- Problem Statement
Hi, I am trying to calibrate SABR on a new asset, which is not 'forward swap rate'. While using the vanillaSABR calibration, I find the parameter 'sigma' (one of model parameters, sigma, alpha, rho, beta) hugely depends on the absolute value of strike/forward-price. That is, if I feed the model with scaled strike/forward-price, with IV fixed, the model output will be completely different.
I follow up the implementation from vanillaSABR (which works well on swap rate data).
Firstly, I am trying to fit the model to ETH option data.
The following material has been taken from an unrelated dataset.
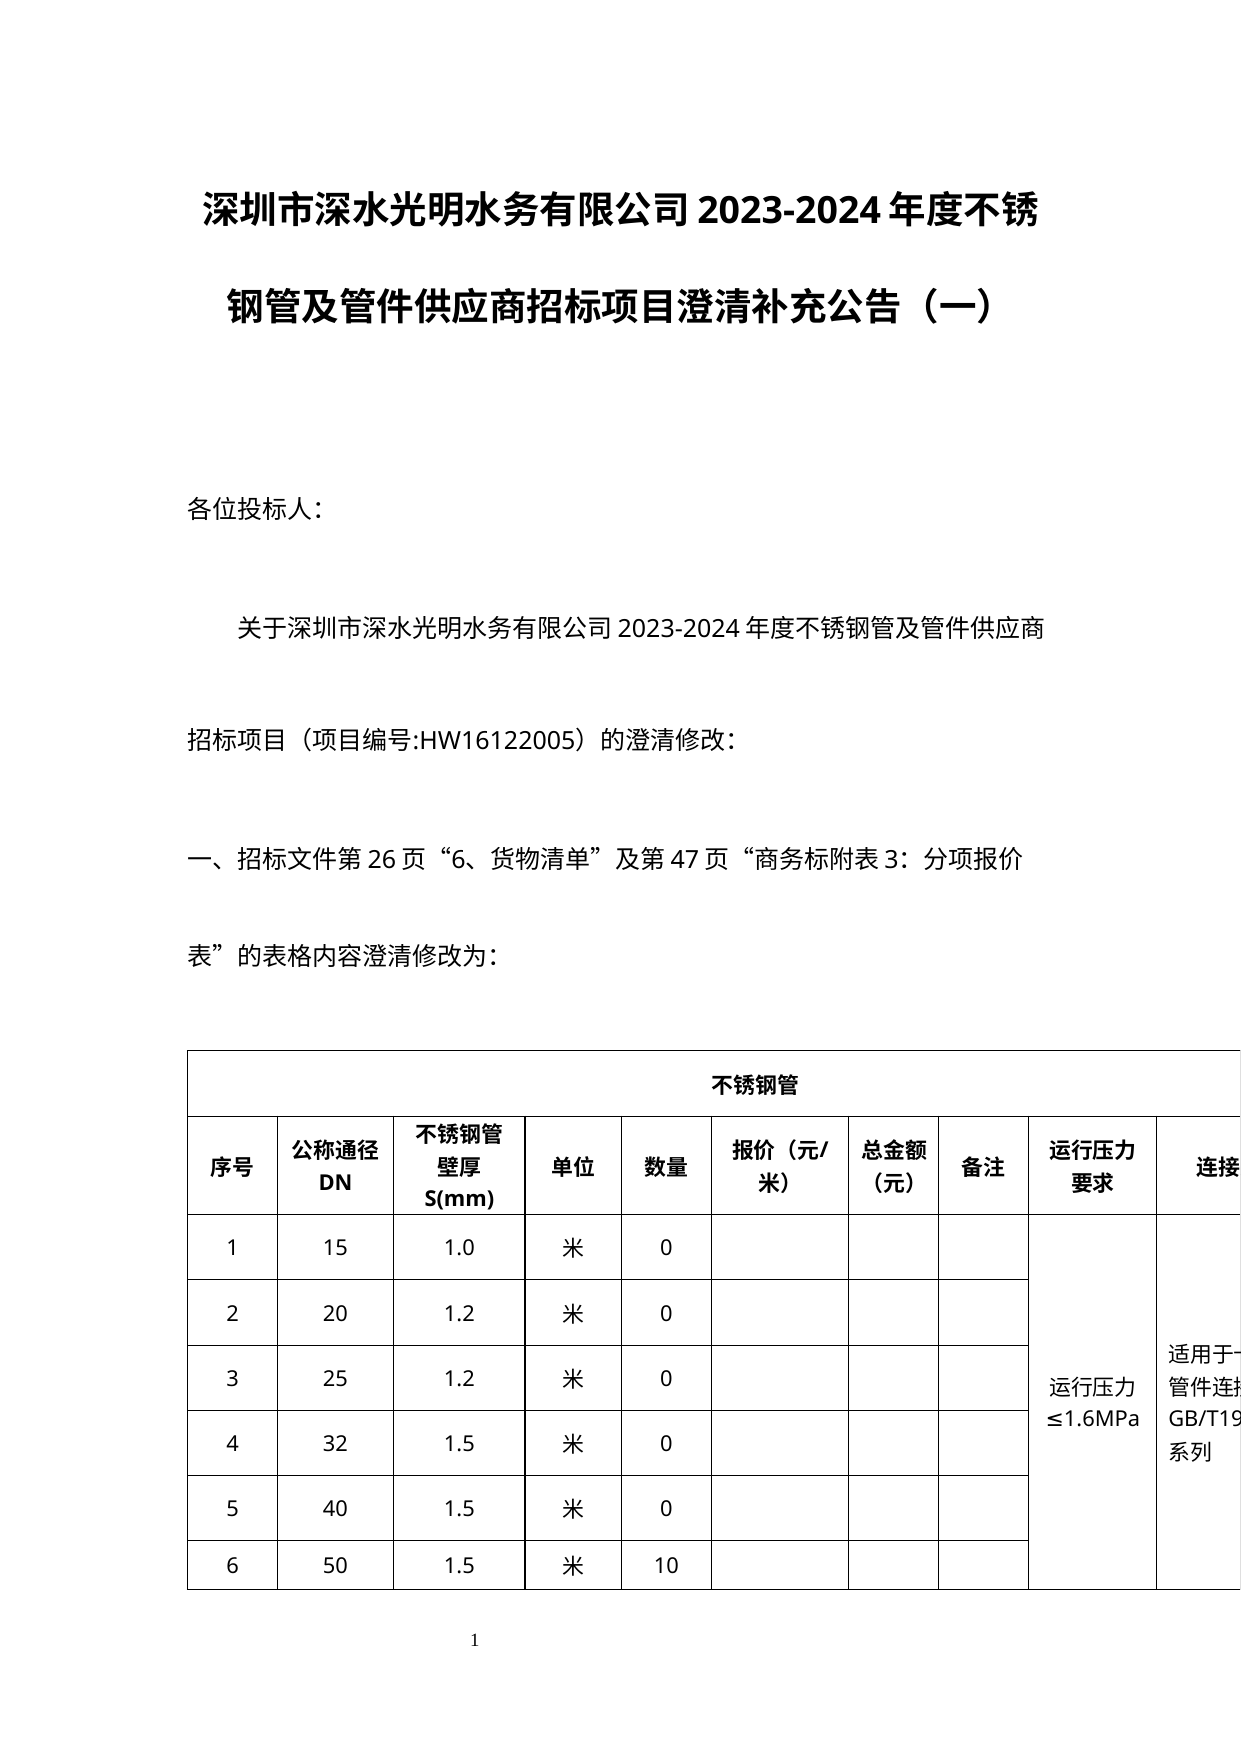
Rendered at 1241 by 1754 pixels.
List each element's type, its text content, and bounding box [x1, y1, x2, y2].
forawrd_price=1600 strikes = [i*100 for i in range(11,22)] time_to_expiration=0.2558724912480974 # here I am using ETH-29DEC23 options iv=np.array([0.543,0.496,0.4613000000000001, 0.41789999999999994, 0.3821, 0.3626, 0.3608, 0.3738, 0.395,0.407,0.433]) model = SABR_swaption(F = forawrd_price, # forward rate, scalar K = strikes, # strikes, vector (N X 1) time = time_to_expiration, # expiry (in yrs), scalar vols = iv, # observed market volatilities, vector (N X 1) calibration="SLS_SciPy", beta = 0.5) model.plot_smile() print(model.alpha, model.beta, model.rho, model.nu) ===> 13.706637968052135 0.5 -0.04495875656782091 1.8499748021823488
It looks good. But notice the volatility parameter (alpha=sigma_0) is extremely large. As it represents the asset volatility, it should be around its IV: 0.4 (40%).
Secondly, if we scale the strike and forward-price simultaneously,
forawrd_price=1.6 strikes = [i/10 for i in range(11,22)] ... print(model.alpha, model.beta, model.rho, model.nu) ===> 0.4331475152825642 0.5 -0.04276820194468185 1.850789849704347
This time the volatility parameter alpha is reasonable, which matches IV.
Thus I am curious why there's so much discrepancy when fitting assets when we scale the price. If I am about to fit assets whose price has a large absolute value, should I first scale it and re-scale it back? What's the right approach here?